Try it: Please return each entry that follows exactly as given, but without pictures.

Collected data:
↓
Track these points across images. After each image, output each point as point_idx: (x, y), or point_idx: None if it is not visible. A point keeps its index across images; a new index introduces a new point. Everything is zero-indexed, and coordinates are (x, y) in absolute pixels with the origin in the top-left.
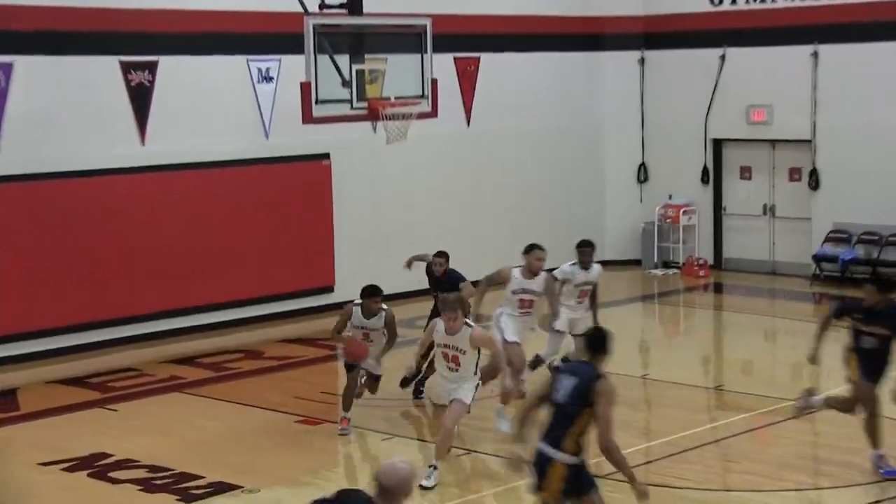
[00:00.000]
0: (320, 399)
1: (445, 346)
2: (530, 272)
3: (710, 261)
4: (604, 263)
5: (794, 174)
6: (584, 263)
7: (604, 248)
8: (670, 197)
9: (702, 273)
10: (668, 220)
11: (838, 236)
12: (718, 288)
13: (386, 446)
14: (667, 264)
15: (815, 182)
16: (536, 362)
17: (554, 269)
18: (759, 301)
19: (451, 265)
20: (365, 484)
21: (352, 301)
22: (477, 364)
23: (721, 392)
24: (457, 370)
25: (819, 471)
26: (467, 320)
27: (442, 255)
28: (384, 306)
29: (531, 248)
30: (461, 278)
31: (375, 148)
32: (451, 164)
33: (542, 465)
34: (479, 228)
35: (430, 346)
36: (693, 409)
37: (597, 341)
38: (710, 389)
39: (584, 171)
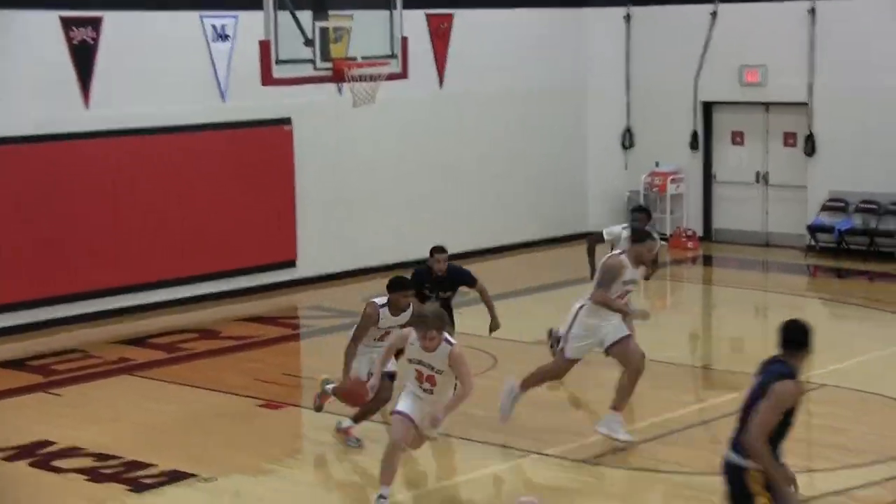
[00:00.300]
0: (282, 381)
1: (420, 363)
2: (640, 263)
3: (700, 232)
4: (586, 235)
5: (788, 139)
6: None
7: (586, 217)
8: (657, 164)
9: (690, 245)
10: (654, 189)
11: (835, 205)
12: (708, 260)
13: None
14: None
15: (811, 148)
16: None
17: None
18: (750, 274)
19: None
20: (333, 470)
21: (373, 301)
22: (455, 387)
23: (709, 371)
24: (431, 391)
25: (811, 453)
26: (447, 335)
27: (442, 250)
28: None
29: (644, 237)
30: (465, 273)
31: (341, 112)
32: (423, 130)
33: (735, 477)
34: (452, 197)
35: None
36: (680, 390)
37: (792, 334)
38: (698, 368)
39: (564, 136)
↑
Response area:
Track these points across images. After each image, output each point as point_idx: (x, y), or point_idx: None if it is not visible. A point keeps its index across images; a new index introduces a new point. Everything is zero-indexed, and coordinates are (x, y) in absolute pixels with the origin in the top-left.
[00:00.000]
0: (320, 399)
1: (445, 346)
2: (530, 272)
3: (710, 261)
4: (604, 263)
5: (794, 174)
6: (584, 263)
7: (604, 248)
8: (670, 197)
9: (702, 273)
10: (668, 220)
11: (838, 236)
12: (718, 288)
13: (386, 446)
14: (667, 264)
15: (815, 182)
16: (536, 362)
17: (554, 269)
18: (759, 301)
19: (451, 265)
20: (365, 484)
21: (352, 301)
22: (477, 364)
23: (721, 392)
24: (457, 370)
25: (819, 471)
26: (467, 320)
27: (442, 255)
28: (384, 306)
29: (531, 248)
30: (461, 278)
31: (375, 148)
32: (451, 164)
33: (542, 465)
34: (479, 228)
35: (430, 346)
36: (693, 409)
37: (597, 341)
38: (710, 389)
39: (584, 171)
[00:00.300]
0: (282, 381)
1: (420, 363)
2: (640, 263)
3: (700, 232)
4: (586, 235)
5: (788, 139)
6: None
7: (586, 217)
8: (657, 164)
9: (690, 245)
10: (654, 189)
11: (835, 205)
12: (708, 260)
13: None
14: None
15: (811, 148)
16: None
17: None
18: (750, 274)
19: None
20: (333, 470)
21: (373, 301)
22: (455, 387)
23: (709, 371)
24: (431, 391)
25: (811, 453)
26: (447, 335)
27: (442, 250)
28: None
29: (644, 237)
30: (465, 273)
31: (341, 112)
32: (423, 130)
33: (735, 477)
34: (452, 197)
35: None
36: (680, 390)
37: (792, 334)
38: (698, 368)
39: (564, 136)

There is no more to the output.